Il decorso clinico può essere complicato da problemi respiratori ricorrenti, infezioni o effetti collaterali dei trattamenti, che richiedono una gestione attenta da parte di un team di cure palliative e di supporto.
Prevenzione
La prevenzione primaria è lo strumento più efficace per ridurre l'incidenza del carcinoma polmonare a grandi cellule.
- Cessazione del fumo: Smettere di fumare riduce drasticamente il rischio di tumore al polmone, indipendentemente dall'età o dagli anni di tabagismo pregresso. Esistono programmi di supporto e terapie farmacologiche che possono aiutare in questo percorso.

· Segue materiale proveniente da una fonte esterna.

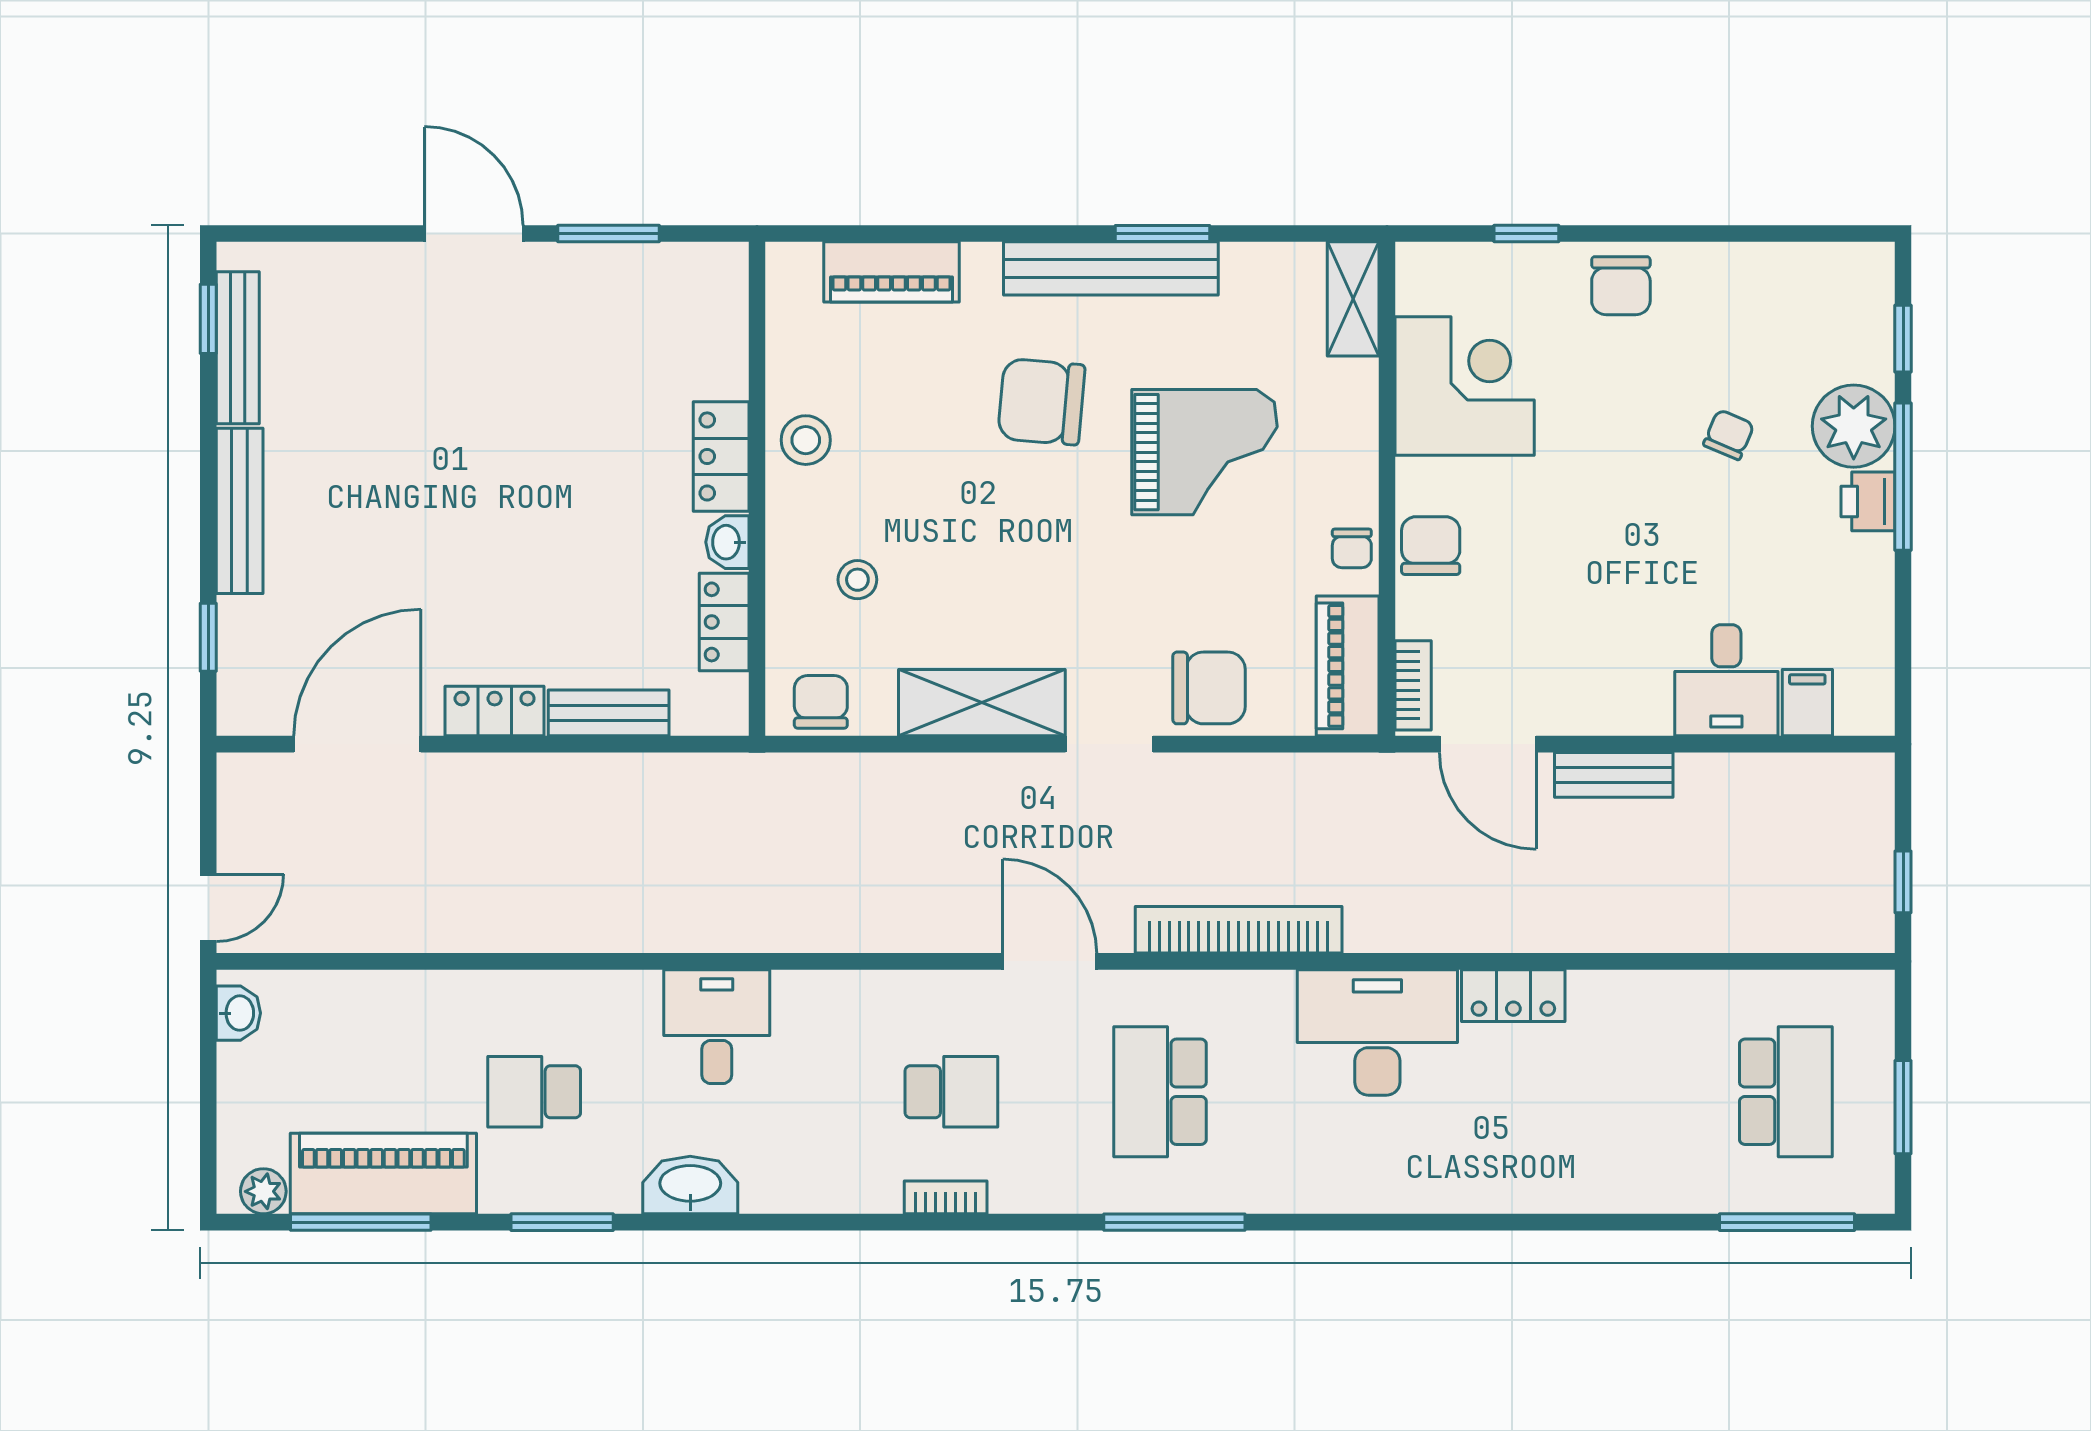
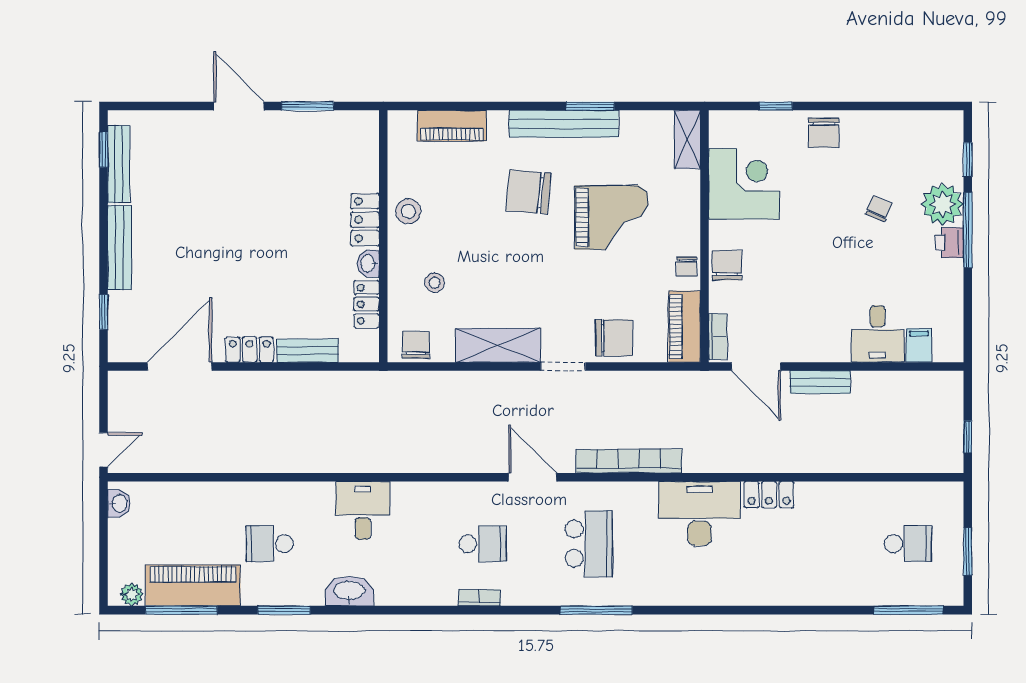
school desk: (1160, 1092) -> (589, 544), turned 180
school desk: (1786, 1092) -> (908, 544), width x0.54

- Monitoraggio del Radon: Effettuare test per rilevare la presenza di gas radon nelle abitazioni, specialmente in zone geografiche a rischio, e provvedere all'eventuale bonifica degli ambienti.
- Protezione sul lavoro: Utilizzare correttamente i dispositivi di protezione individuale (maschere, filtri) se si lavora in ambienti a contatto con sostanze chimiche tossiche o polveri industriali.
- Alimentazione e Stile di Vita: Una dieta ricca di frutta e verdura e un'attività fisica regolare contribuiscono a mantenere il sistema immunitario efficiente e a ridurre lo stato infiammatorio generale.
- Screening: Per i forti fumatori o ex fumatori di età compresa tra i 50 e gli 80 anni, la TC del torace a basso dosaggio (LDCT) annuale è raccomandata in molti protocolli internazionali come strumento di diagnosi precoce.
Quando Consultare un Medico
È fondamentale non sottovalutare i segnali che il corpo invia. Si consiglia di consultare il proprio medico di medicina generale se si manifestano i seguenti sintomi, specialmente se persistono per più di due o tre settimane:
- Una tosse che non accenna a migliorare o che produce sangue.
- Una sensazione insolita di mancanza di fiato durante le normali attività quotidiane.
- Un dolore al petto persistente, anche se lieve.
- Un improvviso e inspiegabile calo di peso.
- Cambiamenti nel tono della voce (raucedine) che non sono legati a un raffreddore.
La diagnosi precoce è l'arma più potente a disposizione: identificare il carcinoma polmonare a grandi cellule nelle sue fasi iniziali può fare la differenza tra un trattamento curativo e uno puramente palliativo.